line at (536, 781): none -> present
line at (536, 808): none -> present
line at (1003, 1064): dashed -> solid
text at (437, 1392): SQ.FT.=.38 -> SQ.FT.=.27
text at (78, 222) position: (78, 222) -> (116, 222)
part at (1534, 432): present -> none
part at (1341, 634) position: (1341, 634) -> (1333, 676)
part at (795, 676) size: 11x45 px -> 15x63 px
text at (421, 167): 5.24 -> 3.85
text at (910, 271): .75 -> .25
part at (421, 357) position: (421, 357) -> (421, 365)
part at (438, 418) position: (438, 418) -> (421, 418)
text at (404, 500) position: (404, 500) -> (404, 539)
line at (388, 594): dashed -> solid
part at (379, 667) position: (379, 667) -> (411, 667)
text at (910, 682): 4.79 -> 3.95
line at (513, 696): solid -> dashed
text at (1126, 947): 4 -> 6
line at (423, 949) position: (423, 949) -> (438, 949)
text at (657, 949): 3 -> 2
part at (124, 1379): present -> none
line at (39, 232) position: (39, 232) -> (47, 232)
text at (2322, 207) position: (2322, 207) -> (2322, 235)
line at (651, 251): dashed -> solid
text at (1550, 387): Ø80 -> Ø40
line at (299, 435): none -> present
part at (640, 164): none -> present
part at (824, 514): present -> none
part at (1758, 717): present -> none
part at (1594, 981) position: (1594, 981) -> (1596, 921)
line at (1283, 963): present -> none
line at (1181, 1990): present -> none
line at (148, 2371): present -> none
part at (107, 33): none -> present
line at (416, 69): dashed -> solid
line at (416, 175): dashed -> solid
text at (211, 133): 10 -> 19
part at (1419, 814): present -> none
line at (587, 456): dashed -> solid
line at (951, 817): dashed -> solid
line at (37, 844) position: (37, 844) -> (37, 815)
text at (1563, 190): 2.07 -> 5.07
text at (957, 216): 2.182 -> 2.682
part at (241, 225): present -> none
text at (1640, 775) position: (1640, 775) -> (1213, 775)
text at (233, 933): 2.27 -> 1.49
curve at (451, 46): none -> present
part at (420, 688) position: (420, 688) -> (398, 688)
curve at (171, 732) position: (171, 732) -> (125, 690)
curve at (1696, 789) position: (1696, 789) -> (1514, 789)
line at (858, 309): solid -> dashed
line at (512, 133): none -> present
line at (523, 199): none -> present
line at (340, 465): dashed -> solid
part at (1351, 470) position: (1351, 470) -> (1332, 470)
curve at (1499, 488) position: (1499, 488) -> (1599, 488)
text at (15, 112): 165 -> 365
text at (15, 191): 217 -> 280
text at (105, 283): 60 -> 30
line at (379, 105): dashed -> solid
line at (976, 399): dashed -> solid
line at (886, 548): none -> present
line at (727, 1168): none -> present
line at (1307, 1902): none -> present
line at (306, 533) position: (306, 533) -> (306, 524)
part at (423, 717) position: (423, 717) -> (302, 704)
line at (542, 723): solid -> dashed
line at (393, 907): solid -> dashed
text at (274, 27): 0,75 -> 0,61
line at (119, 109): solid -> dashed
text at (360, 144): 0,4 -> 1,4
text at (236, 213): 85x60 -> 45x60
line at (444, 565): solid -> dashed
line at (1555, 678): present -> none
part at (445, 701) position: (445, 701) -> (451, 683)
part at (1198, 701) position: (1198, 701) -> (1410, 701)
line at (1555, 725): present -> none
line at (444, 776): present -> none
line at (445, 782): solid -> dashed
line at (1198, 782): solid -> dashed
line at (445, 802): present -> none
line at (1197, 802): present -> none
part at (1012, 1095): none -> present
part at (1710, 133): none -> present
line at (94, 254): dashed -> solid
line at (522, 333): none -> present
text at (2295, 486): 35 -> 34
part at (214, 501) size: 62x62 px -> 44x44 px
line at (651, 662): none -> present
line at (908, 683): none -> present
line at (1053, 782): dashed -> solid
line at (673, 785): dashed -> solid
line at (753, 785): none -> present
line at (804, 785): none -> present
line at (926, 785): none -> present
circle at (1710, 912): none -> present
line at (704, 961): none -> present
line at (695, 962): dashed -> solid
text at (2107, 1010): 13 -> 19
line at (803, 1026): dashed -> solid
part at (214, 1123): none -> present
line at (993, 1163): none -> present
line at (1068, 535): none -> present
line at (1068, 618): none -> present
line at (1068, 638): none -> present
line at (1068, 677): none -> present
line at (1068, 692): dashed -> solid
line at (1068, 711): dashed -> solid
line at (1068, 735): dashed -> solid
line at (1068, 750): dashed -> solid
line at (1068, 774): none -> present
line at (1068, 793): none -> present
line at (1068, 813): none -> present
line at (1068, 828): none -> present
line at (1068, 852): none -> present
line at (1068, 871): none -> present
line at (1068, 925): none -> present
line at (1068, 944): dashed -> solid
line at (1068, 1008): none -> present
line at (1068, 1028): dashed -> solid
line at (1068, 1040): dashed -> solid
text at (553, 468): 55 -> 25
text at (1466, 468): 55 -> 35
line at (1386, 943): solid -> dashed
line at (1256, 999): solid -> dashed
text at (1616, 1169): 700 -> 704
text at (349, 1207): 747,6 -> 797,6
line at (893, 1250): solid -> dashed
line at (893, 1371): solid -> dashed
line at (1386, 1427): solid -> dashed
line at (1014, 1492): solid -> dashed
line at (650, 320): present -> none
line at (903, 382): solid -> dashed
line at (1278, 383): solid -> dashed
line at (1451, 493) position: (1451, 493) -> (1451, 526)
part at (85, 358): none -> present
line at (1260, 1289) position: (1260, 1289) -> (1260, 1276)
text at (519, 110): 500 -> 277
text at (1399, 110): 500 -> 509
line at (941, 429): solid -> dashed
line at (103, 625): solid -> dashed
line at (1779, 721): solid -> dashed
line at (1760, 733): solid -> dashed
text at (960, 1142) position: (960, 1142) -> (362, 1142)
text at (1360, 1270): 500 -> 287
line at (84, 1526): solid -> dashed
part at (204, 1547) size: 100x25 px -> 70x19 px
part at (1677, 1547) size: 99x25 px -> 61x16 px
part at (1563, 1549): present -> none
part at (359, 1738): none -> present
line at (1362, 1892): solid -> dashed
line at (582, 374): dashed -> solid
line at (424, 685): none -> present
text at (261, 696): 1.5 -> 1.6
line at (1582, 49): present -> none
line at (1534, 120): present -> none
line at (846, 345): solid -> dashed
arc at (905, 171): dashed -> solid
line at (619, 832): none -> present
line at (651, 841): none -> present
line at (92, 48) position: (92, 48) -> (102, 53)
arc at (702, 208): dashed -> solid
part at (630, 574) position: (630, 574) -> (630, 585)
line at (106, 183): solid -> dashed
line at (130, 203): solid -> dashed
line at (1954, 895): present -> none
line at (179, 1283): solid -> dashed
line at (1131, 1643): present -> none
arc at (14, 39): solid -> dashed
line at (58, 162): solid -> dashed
==========
__Stated exercise__.
Please copy all of the items above, keeping every line unchanged.

__Exercise result__.
line at (536, 781): none -> present
line at (536, 808): none -> present
line at (1003, 1064): dashed -> solid
text at (437, 1392): SQ.FT.=.38 -> SQ.FT.=.27
text at (78, 222) position: (78, 222) -> (116, 222)
part at (1534, 432): present -> none
part at (1341, 634) position: (1341, 634) -> (1333, 676)
part at (795, 676) size: 11x45 px -> 15x63 px
text at (421, 167): 5.24 -> 3.85
text at (910, 271): .75 -> .25
part at (421, 357) position: (421, 357) -> (421, 365)
part at (438, 418) position: (438, 418) -> (421, 418)
text at (404, 500) position: (404, 500) -> (404, 539)
line at (388, 594): dashed -> solid
part at (379, 667) position: (379, 667) -> (411, 667)
text at (910, 682): 4.79 -> 3.95
line at (513, 696): solid -> dashed
text at (1126, 947): 4 -> 6
line at (423, 949) position: (423, 949) -> (438, 949)
text at (657, 949): 3 -> 2
part at (124, 1379): present -> none
line at (39, 232) position: (39, 232) -> (47, 232)
text at (2322, 207) position: (2322, 207) -> (2322, 235)
line at (651, 251): dashed -> solid
text at (1550, 387): Ø80 -> Ø40
line at (299, 435): none -> present
part at (640, 164): none -> present
part at (824, 514): present -> none
part at (1758, 717): present -> none
part at (1594, 981) position: (1594, 981) -> (1596, 921)
line at (1283, 963): present -> none
line at (1181, 1990): present -> none
line at (148, 2371): present -> none
part at (107, 33): none -> present
line at (416, 69): dashed -> solid
line at (416, 175): dashed -> solid
text at (211, 133): 10 -> 19
part at (1419, 814): present -> none
line at (587, 456): dashed -> solid
line at (951, 817): dashed -> solid
line at (37, 844) position: (37, 844) -> (37, 815)
text at (1563, 190): 2.07 -> 5.07
text at (957, 216): 2.182 -> 2.682
part at (241, 225): present -> none
text at (1640, 775) position: (1640, 775) -> (1213, 775)
text at (233, 933): 2.27 -> 1.49
curve at (451, 46): none -> present
part at (420, 688) position: (420, 688) -> (398, 688)
curve at (171, 732) position: (171, 732) -> (125, 690)
curve at (1696, 789) position: (1696, 789) -> (1514, 789)
line at (858, 309): solid -> dashed
line at (512, 133): none -> present
line at (523, 199): none -> present
line at (340, 465): dashed -> solid
part at (1351, 470) position: (1351, 470) -> (1332, 470)
curve at (1499, 488) position: (1499, 488) -> (1599, 488)
text at (15, 112): 165 -> 365
text at (15, 191): 217 -> 280
text at (105, 283): 60 -> 30
line at (379, 105): dashed -> solid
line at (976, 399): dashed -> solid
line at (886, 548): none -> present
line at (727, 1168): none -> present
line at (1307, 1902): none -> present
line at (306, 533) position: (306, 533) -> (306, 524)
part at (423, 717) position: (423, 717) -> (302, 704)
line at (542, 723): solid -> dashed
line at (393, 907): solid -> dashed
text at (274, 27): 0,75 -> 0,61
line at (119, 109): solid -> dashed
text at (360, 144): 0,4 -> 1,4
text at (236, 213): 85x60 -> 45x60
line at (444, 565): solid -> dashed
line at (1555, 678): present -> none
part at (445, 701) position: (445, 701) -> (451, 683)
part at (1198, 701) position: (1198, 701) -> (1410, 701)
line at (1555, 725): present -> none
line at (444, 776): present -> none
line at (445, 782): solid -> dashed
line at (1198, 782): solid -> dashed
line at (445, 802): present -> none
line at (1197, 802): present -> none
part at (1012, 1095): none -> present
part at (1710, 133): none -> present
line at (94, 254): dashed -> solid
line at (522, 333): none -> present
text at (2295, 486): 35 -> 34
part at (214, 501) size: 62x62 px -> 44x44 px
line at (651, 662): none -> present
line at (908, 683): none -> present
line at (1053, 782): dashed -> solid
line at (673, 785): dashed -> solid
line at (753, 785): none -> present
line at (804, 785): none -> present
line at (926, 785): none -> present
circle at (1710, 912): none -> present
line at (704, 961): none -> present
line at (695, 962): dashed -> solid
text at (2107, 1010): 13 -> 19
line at (803, 1026): dashed -> solid
part at (214, 1123): none -> present
line at (993, 1163): none -> present
line at (1068, 535): none -> present
line at (1068, 618): none -> present
line at (1068, 638): none -> present
line at (1068, 677): none -> present
line at (1068, 692): dashed -> solid
line at (1068, 711): dashed -> solid
line at (1068, 735): dashed -> solid
line at (1068, 750): dashed -> solid
line at (1068, 774): none -> present
line at (1068, 793): none -> present
line at (1068, 813): none -> present
line at (1068, 828): none -> present
line at (1068, 852): none -> present
line at (1068, 871): none -> present
line at (1068, 925): none -> present
line at (1068, 944): dashed -> solid
line at (1068, 1008): none -> present
line at (1068, 1028): dashed -> solid
line at (1068, 1040): dashed -> solid
text at (553, 468): 55 -> 25
text at (1466, 468): 55 -> 35
line at (1386, 943): solid -> dashed
line at (1256, 999): solid -> dashed
text at (1616, 1169): 700 -> 704
text at (349, 1207): 747,6 -> 797,6
line at (893, 1250): solid -> dashed
line at (893, 1371): solid -> dashed
line at (1386, 1427): solid -> dashed
line at (1014, 1492): solid -> dashed
line at (650, 320): present -> none
line at (903, 382): solid -> dashed
line at (1278, 383): solid -> dashed
line at (1451, 493) position: (1451, 493) -> (1451, 526)
part at (85, 358): none -> present
line at (1260, 1289) position: (1260, 1289) -> (1260, 1276)
text at (519, 110): 500 -> 277
text at (1399, 110): 500 -> 509
line at (941, 429): solid -> dashed
line at (103, 625): solid -> dashed
line at (1779, 721): solid -> dashed
line at (1760, 733): solid -> dashed
text at (960, 1142) position: (960, 1142) -> (362, 1142)
text at (1360, 1270): 500 -> 287
line at (84, 1526): solid -> dashed
part at (204, 1547) size: 100x25 px -> 70x19 px
part at (1677, 1547) size: 99x25 px -> 61x16 px
part at (1563, 1549): present -> none
part at (359, 1738): none -> present
line at (1362, 1892): solid -> dashed
line at (582, 374): dashed -> solid
line at (424, 685): none -> present
text at (261, 696): 1.5 -> 1.6
line at (1582, 49): present -> none
line at (1534, 120): present -> none
line at (846, 345): solid -> dashed
arc at (905, 171): dashed -> solid
line at (619, 832): none -> present
line at (651, 841): none -> present
line at (92, 48) position: (92, 48) -> (102, 53)
arc at (702, 208): dashed -> solid
part at (630, 574) position: (630, 574) -> (630, 585)
line at (106, 183): solid -> dashed
line at (130, 203): solid -> dashed
line at (1954, 895): present -> none
line at (179, 1283): solid -> dashed
line at (1131, 1643): present -> none
arc at (14, 39): solid -> dashed
line at (58, 162): solid -> dashed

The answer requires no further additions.